И он начал мысленное общение с авторами этих произведений, находя общность в состоянии духа, аналогичном с его настроением.

Действительно, если эпоха, в которую должен жить талантливый человек, плоска и глупа, художник даже помимо своей воли одержим ностальгией по иному веку.

Только в редкие промежутки времени дез Эссент мог гармонировать со средой, в которой он вращался, не находя больше в изучении и ее, и ее продуктов радостей наблюдения и анализа, способных развлечь его, он чувствовал, что в нем бурлят и рождаются особенные запросы, поднимаются смутные желания переселения в другую эпоху. Инстинкты, ощущения, наклонности, полученные по наследству, пробудились, оформляясь в неодолимую страсть. Он стал вызывать воспоминания о людях и вещах, которых он лично не знал, и настал час, когда он покинул тюрьму своего века и отправился бродить по другим временам, с которыми ощущал большую общность.

У одних – возвращение к прошедшим векам, к исчезнувшим цивилизациям, к умершим временам; у других – стремление к фантастическому и к мечте, более или менее интенсивное видение будущего, явленное как отражение прошедших веков уже существующего, прошлого знания.

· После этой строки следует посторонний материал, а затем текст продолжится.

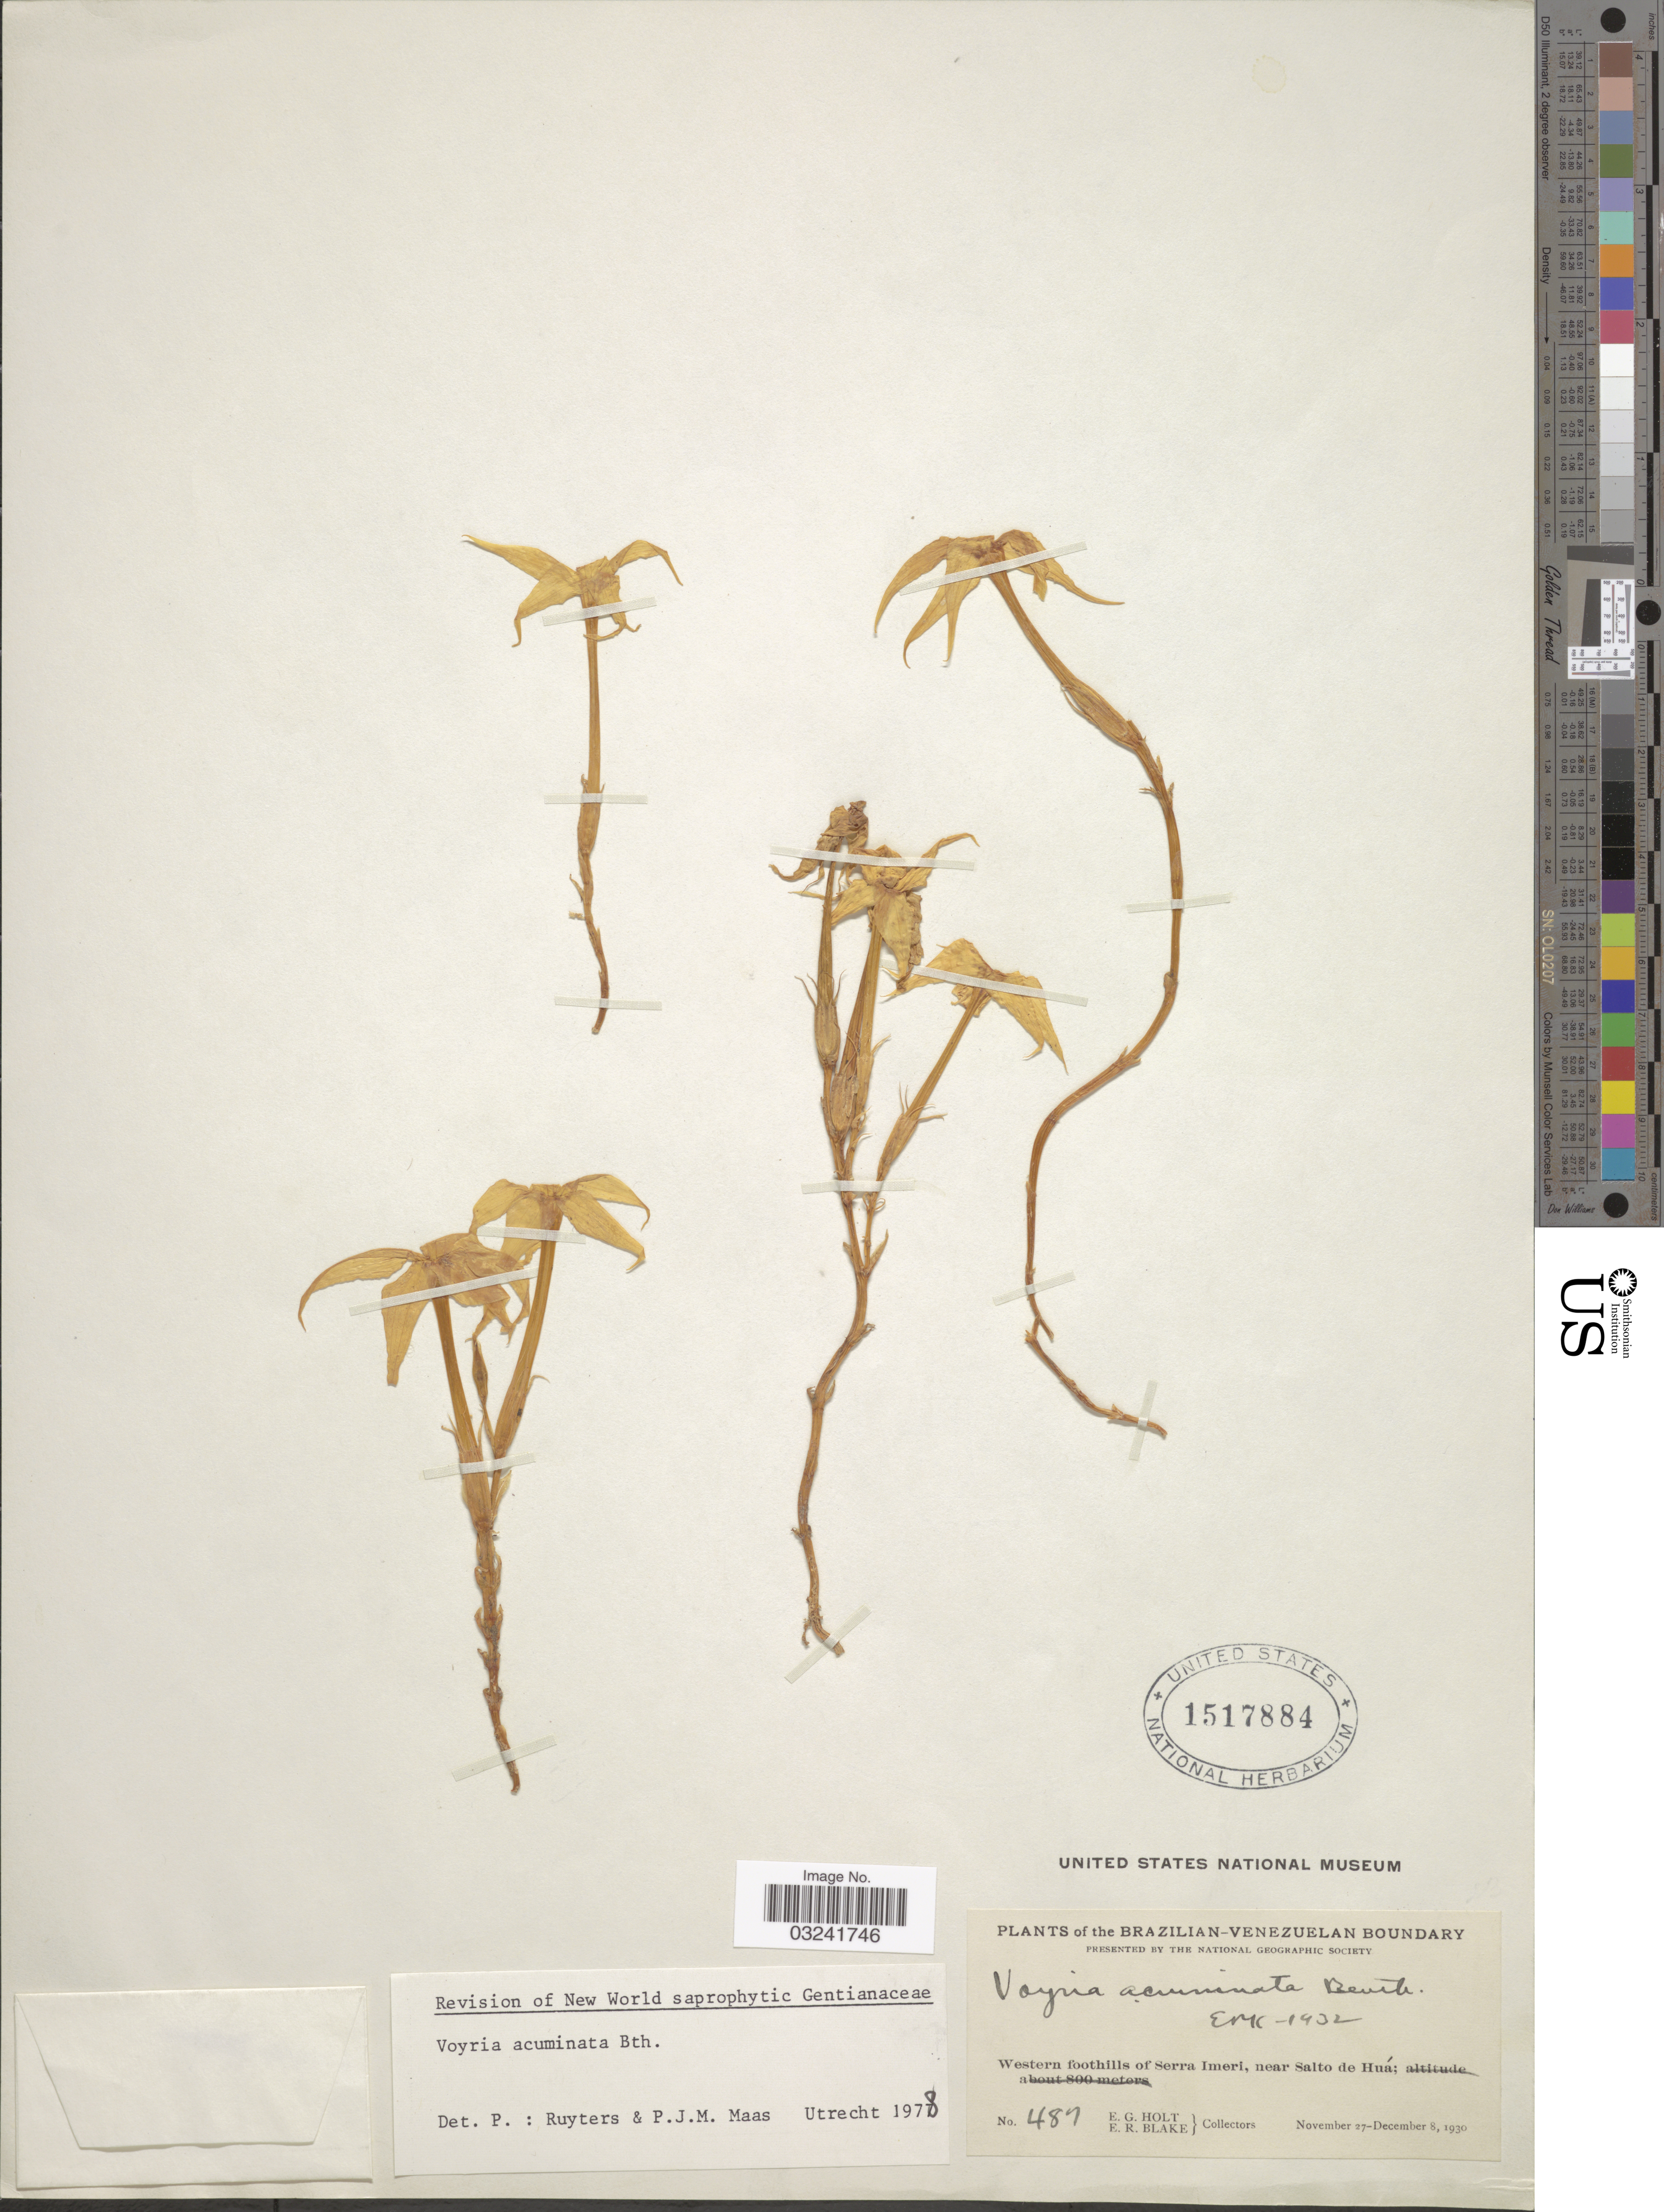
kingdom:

У Флобера это были торжественные и необъятные картины, величественная пышность в варварской и великолепной раме, в которую были втиснуты трепещущие и нежные создания, таинственные и гордые женщины, одаренные совершенной красотой и страдающими душами, в глубине которых он улавливал страшный разлад, безумные стремления, приведенные к отчаянию угрожающей посредственностью радостей. Весь темперамент великого художника проявлялся в этих несравненных страницах «Искушения святого Антония» и «Саламбо», где, вдали от нашей жалкой жизни, он вызывал азиатский блеск Средних веков, их мистические порывы и их негу, их праздные безумия, их жестокости, внушенные той тяжелой скукой, которая вытекает из избытка чувств и молитв, даже прежде их истощения. У Гонкура – ностальгия по прошедшему веку, возвращение к изяществу навсегда исчезнувшего общества. Не было гигантской картины морей, бьющихся об молы, пустынь, развертывающихся до горизонта, под жгучим небом, в его ностальгическом произведении, приютившемся близ придворного парка, в будуаре, согретом сладострастными испарениями женщины, с усталой улыбкой, с непокорными и задумчивыми зрачками. Душа, которой он оживлял своих персонажей, уже не была душой, вдохнутой Флобером в свое творение, этой душой, заранее возмущенной, непреклонной, в уверенности, что никакое новое счастье невозможно; это была душа, возмутившаяся после удара, испытавшая все бесполезные усилия, для изобретения новых духовных связей, устранения старого наслаждения, отражающегося из века в век, в более или менее искусном удовлетворении любви.